Instruction: Check which lines in the records hold "携程搬砖" and report how many there are, with no other text.

Stored data:
..............................

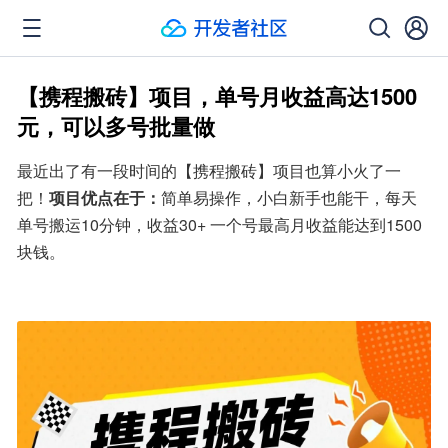
【携程搬砖】项目，单号月收益高达1500
元，可以多号批量做
最近出了有一段时间的【携程搬砖】项目也算小火了一
把！
项目优点在于：
简单易操作，小白新手也能干，每天
单号搬运10分钟，收益30+ 一个号最高月收益能达到1500
块钱。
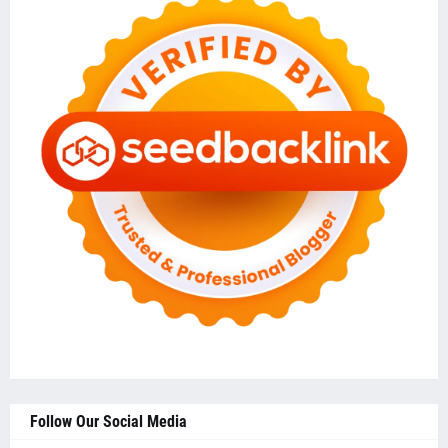
Follow Our Social Media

..............................

Solution to the problem: 2